With the Judiciary Act of 1789, Congress acted on its Article III authority. Among other things, the Act sets the number of Supreme Court justices, fleshes out jurisdictional questions and establishes inferior courts. But, it sets no substantive qualification for judges or how judges must decide a case.

The Federalist Papers are among the most important contemporaneous writings on the Constitution. Of the 85 essays making up the Federalist Papers, six (numbers 78 through 83) address directly the Judicial Branch. Federalist 78, a subtle and searching analysis of judicial power, mentions “good Behaviour”; Federalist 79 notes that judicial “inability” is insufficient ground on which a judge might be removed. But for Alexander Hamilton, author of these essays, the important question is not the qualification of judges. The question for Hamilton is institutional and historical: How to preserve the independence (co-equality) of the judiciary.


In its conception, our political system is a triumph of purposeful inefficiency: Self-government of enumerated, separated, limited powers. The Legislature passes bills relating to enumerated issues. The Executive “faithfully execute[s]” the law. The Judiciary decides “Cases [and] Controversies.” The US Constitution limits the power of the branches to meddle with one another. And, each branch resists the imposition of too much order from outside its boundaries.

Sitting atop the mountain of justice in the United States—having to review and issue final judgment on the trees below—must be a curious experience. Like Ansel Adams at Inspiration Point, it is tempting to think there exists a serious impulse to focus what one already sees. It is not just that one has the view or the gift to see the picture. It is that the tools at one’s disposal seem to demand a particular mode of responding. As the camera lens seems to ask for focus, so law seems to ask for order. And, justices with uniform judicial background is a form of legal order.
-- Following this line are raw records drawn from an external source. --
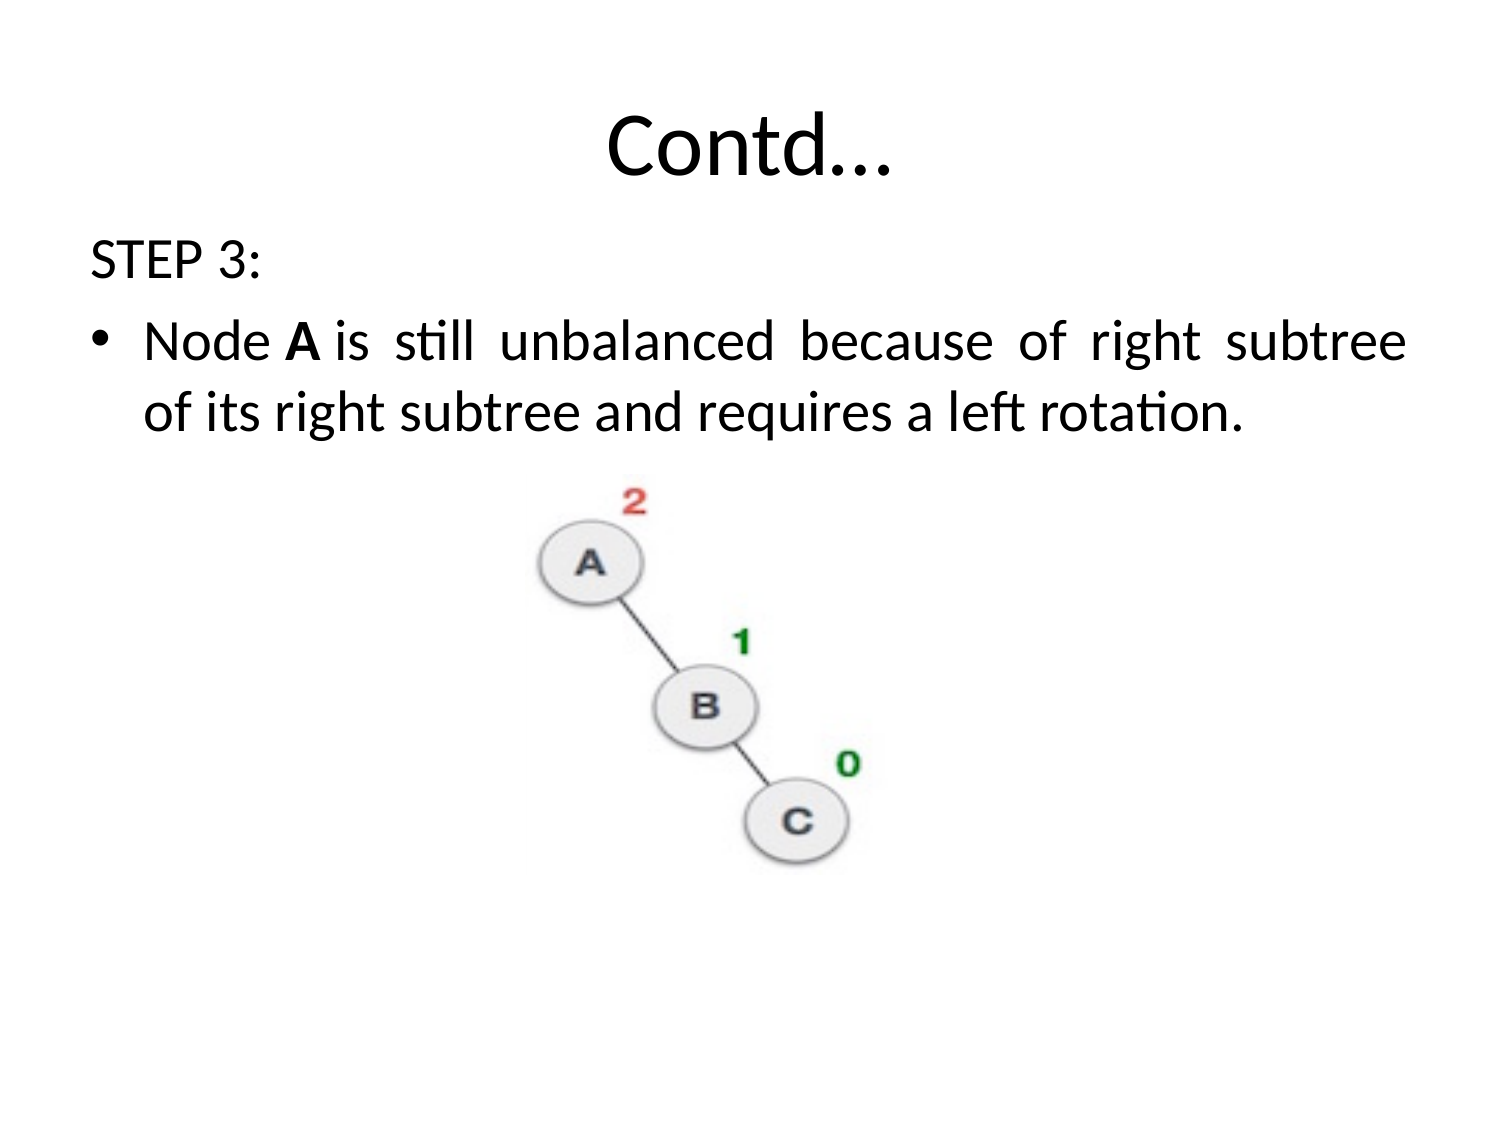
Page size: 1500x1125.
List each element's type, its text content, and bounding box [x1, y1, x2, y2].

list STEP 3: Node A is still unbalanced because of right subtree of its right subtree and requires a left rotation. [75, 212, 1425, 488]
title Contd… [75, 45, 1425, 212]
picture [524, 474, 888, 876]
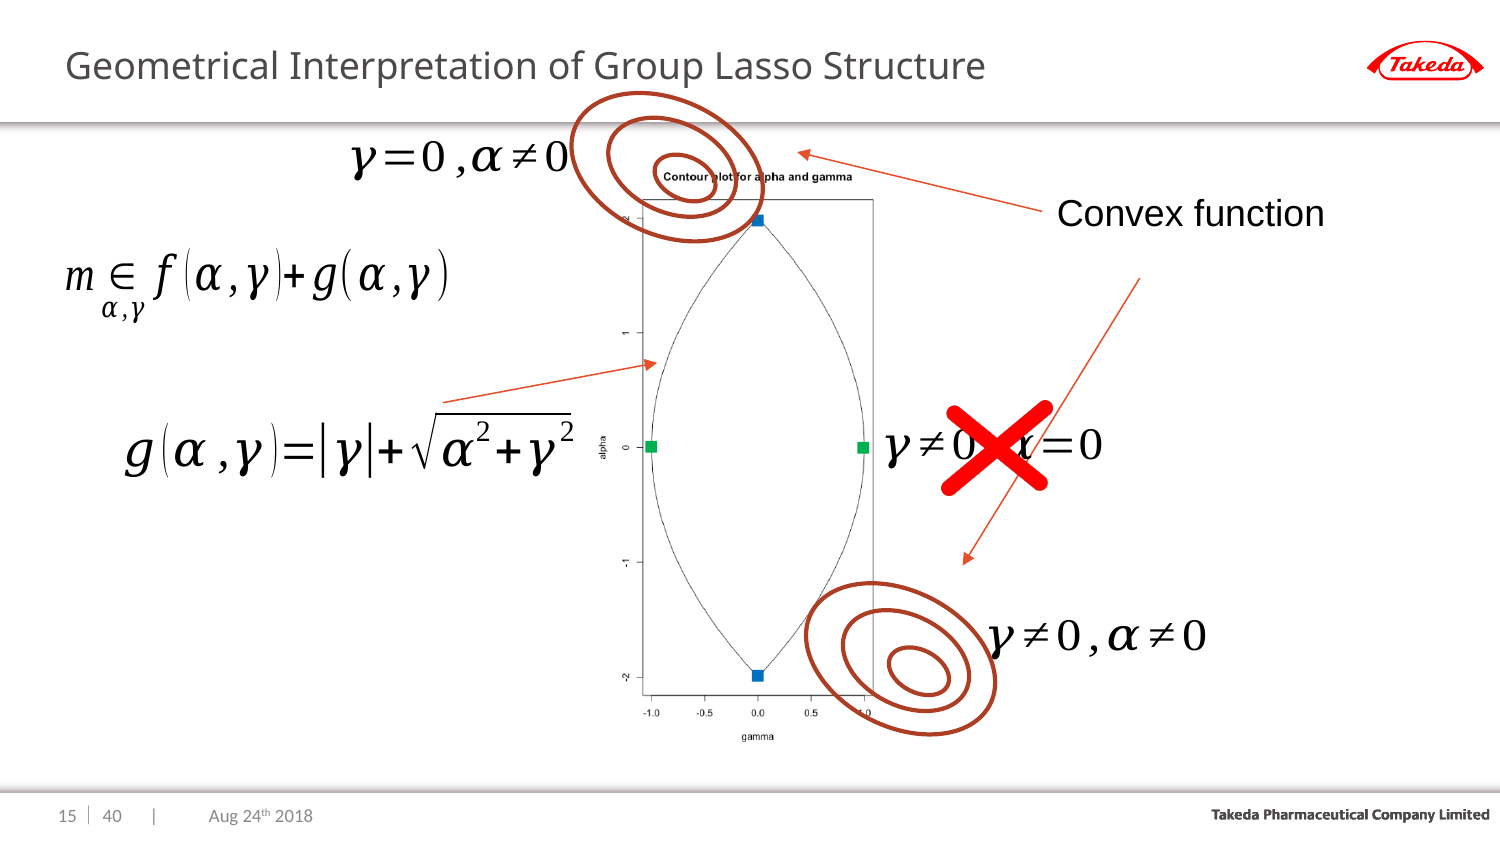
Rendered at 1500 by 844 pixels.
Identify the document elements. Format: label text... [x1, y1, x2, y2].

But, the Chief Justice said nothing about order or prior judicial experience necessitating particular reasoning or results. He noted the re-location of justices and argument in “legal argument.” And, in noting the transition to this “more solid ground,” the Chief Justice may have been after what Alexander Hamilton was after in Federalist 78 and 79: A pragmatic and effective means to maintain the independence of the judiciary. The Chief Justice said as much when he said judicial nominees should respond to increasing politicization of the judicial nomination process by recognizing judges are not a part of the political process, refusing to answer questions about personal views or matters that might appear before the Court (the so-called Ginsburg Rule) and grounding legal opinions in “considered legal analysis.” To put Judicial Branch decision-making solidly on legal ground is to exercise judicial power clearly and thus to preserve that authority and protect the institution of the Court from criticism that its mode of reasoning is better suited to another branch.

At the end of the speech, the Chief Justice was asked about his own legacy. He said he hoped he would be viewed as a “good judge”—“to do your best and move on.” It is always interesting to note when justices speak plainly. Infer from it at your peril.

Still, the Chief Justice’s plain language takes us back to where we started: What experience should a Supreme Court Justice have?

Perhaps the answer is in their title. Justice.

In the seminal 1803 case Marbury v. Madison, John Marshall, the fourth Chief Justice—a judicial Ansel Adams, if simile may extend so far—wrote: “It is emphatically the province and duty of the Judicial [Branch] to say what the law is. Those who apply the rule to particular cases must, of necessity, expound and interpret that rule. If two laws conflict with each other, the Courts must decide on the operation of each.” That first sentence is inscribed in the wall of the Supreme Court building in Washington, DC.